Description of the task
Show all lines of the entries in which the word "succulent" is found.

(Record excerpts Opens)

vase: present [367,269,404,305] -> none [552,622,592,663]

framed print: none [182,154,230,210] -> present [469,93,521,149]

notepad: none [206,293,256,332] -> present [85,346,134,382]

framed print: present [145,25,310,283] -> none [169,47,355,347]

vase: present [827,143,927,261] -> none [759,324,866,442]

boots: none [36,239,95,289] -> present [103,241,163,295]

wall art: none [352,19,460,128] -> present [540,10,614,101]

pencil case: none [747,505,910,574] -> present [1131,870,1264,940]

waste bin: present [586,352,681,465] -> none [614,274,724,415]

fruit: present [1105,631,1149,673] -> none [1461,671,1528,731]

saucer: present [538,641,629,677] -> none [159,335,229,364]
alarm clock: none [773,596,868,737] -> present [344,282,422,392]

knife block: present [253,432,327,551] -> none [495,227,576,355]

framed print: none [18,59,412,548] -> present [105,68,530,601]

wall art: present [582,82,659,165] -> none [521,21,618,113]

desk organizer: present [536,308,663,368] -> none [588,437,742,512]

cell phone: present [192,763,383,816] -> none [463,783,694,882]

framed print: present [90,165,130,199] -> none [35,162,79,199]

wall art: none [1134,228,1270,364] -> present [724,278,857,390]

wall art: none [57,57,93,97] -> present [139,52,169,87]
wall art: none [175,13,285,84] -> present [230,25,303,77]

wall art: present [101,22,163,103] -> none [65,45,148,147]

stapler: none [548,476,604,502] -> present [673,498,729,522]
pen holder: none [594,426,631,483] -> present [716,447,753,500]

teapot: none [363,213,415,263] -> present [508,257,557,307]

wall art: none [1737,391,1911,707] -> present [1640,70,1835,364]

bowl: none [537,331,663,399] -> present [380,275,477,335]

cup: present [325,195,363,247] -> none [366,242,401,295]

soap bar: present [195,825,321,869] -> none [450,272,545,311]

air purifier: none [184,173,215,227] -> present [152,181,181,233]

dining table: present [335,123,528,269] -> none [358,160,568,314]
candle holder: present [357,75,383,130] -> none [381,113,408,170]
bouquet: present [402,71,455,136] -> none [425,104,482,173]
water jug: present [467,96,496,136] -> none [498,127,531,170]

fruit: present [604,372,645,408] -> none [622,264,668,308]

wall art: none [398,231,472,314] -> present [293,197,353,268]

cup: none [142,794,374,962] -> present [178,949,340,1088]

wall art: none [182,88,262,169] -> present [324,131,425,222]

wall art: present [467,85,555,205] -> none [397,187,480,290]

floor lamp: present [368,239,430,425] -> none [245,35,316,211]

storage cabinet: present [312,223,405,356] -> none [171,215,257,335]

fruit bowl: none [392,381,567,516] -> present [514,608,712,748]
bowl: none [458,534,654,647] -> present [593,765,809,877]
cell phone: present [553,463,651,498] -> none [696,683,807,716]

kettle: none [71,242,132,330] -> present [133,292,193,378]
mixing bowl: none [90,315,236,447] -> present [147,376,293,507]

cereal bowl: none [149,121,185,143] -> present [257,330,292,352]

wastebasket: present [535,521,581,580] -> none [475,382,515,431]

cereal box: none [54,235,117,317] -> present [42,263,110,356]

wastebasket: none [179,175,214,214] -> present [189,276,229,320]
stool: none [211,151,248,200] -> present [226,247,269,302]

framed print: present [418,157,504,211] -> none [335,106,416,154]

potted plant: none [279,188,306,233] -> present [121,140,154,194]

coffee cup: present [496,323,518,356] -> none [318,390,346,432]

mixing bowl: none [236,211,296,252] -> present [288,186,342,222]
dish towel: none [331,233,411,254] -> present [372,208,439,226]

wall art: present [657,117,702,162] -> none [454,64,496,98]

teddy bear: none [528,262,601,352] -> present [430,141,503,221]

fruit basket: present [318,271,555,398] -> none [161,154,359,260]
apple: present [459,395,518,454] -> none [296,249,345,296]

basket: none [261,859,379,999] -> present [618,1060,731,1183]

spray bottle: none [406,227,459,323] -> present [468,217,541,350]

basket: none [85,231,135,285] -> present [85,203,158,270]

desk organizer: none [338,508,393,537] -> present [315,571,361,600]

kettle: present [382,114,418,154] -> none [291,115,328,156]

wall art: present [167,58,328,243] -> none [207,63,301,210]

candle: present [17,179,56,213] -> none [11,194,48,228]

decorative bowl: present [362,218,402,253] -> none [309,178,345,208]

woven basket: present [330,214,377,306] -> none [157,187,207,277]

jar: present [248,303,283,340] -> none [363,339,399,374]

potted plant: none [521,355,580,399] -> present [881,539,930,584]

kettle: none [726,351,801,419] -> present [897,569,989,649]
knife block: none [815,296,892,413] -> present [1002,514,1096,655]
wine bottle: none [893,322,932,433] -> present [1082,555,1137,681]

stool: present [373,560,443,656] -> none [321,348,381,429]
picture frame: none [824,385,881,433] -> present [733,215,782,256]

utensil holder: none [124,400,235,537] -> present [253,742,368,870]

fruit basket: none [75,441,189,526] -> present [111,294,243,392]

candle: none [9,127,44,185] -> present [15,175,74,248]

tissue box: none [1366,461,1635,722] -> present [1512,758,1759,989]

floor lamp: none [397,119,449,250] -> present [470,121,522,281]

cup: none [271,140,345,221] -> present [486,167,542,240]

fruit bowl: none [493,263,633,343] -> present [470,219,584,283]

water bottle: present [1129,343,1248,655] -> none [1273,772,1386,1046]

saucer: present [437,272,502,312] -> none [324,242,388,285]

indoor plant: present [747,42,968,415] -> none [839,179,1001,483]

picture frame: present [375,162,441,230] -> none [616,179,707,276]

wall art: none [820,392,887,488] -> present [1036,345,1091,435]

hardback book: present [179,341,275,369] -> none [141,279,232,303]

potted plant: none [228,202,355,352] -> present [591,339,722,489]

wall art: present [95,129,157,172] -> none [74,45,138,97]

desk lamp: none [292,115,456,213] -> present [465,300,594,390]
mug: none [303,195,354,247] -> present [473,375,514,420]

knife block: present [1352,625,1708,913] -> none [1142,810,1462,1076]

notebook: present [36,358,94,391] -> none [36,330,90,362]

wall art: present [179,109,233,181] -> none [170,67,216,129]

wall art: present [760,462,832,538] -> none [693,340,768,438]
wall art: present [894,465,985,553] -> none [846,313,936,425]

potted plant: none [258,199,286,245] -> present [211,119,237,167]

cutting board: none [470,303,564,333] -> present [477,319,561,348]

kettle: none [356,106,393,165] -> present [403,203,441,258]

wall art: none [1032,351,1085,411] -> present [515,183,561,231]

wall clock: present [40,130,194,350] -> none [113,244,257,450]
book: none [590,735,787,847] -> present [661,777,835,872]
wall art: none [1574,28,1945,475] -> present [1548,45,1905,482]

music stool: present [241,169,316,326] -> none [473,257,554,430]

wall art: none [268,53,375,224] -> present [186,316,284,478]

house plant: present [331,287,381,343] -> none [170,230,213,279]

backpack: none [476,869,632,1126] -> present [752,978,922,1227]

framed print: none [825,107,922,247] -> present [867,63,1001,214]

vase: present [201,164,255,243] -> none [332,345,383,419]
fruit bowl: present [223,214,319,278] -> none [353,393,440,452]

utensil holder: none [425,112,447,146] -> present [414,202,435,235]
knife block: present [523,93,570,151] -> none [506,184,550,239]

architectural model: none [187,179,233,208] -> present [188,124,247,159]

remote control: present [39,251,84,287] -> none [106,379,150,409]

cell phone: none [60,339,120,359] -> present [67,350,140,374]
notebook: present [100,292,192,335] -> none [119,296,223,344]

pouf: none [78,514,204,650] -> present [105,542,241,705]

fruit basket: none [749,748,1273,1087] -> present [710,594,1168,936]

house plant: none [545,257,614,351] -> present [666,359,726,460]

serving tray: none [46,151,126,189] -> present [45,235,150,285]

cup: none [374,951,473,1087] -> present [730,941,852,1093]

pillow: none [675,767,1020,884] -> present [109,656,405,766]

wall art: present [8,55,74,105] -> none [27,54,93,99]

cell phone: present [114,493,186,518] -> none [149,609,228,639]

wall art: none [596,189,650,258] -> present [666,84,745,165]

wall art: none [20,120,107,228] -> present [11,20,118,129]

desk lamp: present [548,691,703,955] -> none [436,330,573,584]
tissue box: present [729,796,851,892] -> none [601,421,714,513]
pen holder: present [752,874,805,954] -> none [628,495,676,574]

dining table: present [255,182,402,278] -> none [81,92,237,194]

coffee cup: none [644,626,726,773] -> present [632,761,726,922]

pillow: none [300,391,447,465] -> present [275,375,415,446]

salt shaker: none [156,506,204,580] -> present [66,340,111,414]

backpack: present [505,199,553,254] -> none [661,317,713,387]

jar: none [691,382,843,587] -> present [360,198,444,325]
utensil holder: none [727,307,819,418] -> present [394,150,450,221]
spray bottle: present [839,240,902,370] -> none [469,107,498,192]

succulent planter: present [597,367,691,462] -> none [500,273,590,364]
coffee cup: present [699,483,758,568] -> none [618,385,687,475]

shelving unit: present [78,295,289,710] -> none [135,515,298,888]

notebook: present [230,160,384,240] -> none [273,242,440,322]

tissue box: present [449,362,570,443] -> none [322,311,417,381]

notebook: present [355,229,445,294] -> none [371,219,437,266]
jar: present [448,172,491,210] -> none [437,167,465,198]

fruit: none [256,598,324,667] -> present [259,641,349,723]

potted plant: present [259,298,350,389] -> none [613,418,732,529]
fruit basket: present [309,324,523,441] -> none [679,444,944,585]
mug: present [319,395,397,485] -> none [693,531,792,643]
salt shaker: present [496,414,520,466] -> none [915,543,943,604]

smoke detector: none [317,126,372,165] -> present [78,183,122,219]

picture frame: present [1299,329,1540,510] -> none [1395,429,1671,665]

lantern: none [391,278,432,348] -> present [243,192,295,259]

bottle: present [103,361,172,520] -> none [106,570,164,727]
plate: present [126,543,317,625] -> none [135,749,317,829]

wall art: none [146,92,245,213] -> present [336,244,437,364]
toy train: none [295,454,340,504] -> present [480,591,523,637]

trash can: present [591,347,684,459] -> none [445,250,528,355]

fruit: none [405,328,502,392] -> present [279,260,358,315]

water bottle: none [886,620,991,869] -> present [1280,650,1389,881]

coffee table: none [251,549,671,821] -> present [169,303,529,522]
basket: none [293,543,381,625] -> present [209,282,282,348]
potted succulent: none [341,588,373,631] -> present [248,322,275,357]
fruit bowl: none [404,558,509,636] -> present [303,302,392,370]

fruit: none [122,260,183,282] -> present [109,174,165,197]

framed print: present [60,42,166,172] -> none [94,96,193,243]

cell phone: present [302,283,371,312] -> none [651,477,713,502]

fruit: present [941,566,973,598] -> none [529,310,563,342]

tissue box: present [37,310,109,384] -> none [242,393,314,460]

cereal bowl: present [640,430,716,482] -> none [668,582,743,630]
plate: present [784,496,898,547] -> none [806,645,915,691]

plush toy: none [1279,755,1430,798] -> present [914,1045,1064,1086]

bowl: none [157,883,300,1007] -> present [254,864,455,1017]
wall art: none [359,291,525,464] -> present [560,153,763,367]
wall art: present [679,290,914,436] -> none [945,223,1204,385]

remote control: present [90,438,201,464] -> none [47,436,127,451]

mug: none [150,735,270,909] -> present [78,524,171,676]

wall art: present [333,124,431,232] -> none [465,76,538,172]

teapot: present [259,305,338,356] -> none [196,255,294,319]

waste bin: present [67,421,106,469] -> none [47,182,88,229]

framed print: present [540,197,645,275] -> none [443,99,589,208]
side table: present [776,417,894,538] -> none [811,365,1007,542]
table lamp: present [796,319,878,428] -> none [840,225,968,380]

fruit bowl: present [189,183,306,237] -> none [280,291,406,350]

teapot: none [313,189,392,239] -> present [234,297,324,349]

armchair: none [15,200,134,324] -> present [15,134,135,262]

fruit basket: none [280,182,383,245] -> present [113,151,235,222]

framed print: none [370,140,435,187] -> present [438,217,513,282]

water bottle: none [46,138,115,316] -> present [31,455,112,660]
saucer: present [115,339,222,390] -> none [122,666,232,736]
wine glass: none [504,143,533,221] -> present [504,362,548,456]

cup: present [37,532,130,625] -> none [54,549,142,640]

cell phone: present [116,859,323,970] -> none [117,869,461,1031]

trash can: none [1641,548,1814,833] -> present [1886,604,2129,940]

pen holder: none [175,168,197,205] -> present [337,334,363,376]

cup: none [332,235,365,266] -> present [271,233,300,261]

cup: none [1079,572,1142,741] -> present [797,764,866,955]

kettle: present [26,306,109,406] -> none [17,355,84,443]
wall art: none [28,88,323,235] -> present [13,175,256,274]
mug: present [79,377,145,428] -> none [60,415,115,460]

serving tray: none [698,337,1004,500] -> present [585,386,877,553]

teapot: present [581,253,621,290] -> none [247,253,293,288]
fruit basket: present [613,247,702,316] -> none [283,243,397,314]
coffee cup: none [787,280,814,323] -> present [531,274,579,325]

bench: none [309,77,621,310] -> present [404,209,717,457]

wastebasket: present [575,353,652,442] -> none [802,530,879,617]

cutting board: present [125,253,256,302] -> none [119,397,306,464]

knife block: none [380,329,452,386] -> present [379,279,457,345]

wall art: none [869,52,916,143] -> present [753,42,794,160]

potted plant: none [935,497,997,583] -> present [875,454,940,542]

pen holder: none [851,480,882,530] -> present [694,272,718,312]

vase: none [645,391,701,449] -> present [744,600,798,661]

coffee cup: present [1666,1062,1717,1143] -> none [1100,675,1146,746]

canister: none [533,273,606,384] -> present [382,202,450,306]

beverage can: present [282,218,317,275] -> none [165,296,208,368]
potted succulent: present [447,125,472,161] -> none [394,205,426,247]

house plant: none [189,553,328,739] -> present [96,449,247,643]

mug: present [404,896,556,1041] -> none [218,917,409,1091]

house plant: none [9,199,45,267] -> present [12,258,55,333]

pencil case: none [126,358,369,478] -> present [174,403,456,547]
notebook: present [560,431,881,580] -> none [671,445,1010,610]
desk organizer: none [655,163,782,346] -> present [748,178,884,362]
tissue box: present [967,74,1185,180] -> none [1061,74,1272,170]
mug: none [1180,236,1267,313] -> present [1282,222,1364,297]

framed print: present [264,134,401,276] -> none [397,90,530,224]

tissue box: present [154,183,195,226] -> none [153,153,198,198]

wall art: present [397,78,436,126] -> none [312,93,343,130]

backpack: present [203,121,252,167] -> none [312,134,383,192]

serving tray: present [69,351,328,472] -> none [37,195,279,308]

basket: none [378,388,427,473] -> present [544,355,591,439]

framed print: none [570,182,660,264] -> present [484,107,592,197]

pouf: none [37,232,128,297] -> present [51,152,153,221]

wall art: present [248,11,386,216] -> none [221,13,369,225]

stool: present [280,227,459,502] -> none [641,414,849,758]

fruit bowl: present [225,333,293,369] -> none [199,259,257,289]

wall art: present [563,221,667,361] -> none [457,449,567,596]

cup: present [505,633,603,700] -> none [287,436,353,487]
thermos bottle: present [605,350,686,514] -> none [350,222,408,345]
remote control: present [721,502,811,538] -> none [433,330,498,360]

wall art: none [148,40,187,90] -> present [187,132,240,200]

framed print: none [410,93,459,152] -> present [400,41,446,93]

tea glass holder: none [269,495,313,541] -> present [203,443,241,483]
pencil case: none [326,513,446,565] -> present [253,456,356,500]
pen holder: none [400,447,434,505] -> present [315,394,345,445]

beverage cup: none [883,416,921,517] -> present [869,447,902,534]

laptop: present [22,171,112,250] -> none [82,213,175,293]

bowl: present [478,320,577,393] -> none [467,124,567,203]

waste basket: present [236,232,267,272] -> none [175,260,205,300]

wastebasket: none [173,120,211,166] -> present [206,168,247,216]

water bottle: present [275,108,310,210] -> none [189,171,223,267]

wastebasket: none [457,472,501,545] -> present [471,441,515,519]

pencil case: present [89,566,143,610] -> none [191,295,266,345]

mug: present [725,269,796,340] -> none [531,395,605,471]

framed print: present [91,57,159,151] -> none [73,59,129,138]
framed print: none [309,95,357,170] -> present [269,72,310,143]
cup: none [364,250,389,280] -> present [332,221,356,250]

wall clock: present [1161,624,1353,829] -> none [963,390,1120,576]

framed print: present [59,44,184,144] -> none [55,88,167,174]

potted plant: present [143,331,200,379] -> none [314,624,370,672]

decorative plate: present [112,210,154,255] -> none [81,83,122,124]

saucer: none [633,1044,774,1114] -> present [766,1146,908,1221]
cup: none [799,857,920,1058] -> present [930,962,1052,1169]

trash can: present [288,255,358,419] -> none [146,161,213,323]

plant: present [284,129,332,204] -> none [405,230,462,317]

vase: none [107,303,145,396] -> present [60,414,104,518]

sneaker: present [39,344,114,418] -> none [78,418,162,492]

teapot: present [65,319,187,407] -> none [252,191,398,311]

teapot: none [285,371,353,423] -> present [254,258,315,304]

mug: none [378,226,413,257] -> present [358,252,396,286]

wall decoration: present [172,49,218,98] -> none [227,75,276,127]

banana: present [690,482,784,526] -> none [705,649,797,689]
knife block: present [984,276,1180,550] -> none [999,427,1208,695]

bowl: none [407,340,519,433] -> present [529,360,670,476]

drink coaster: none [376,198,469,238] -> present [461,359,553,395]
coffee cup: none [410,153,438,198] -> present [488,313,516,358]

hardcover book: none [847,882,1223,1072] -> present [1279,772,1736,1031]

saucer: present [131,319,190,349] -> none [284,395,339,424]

(Record excerpts Closes)

Response box
succulent planter: present [597,367,691,462] -> none [500,273,590,364]
potted succulent: none [341,588,373,631] -> present [248,322,275,357]
potted succulent: present [447,125,472,161] -> none [394,205,426,247]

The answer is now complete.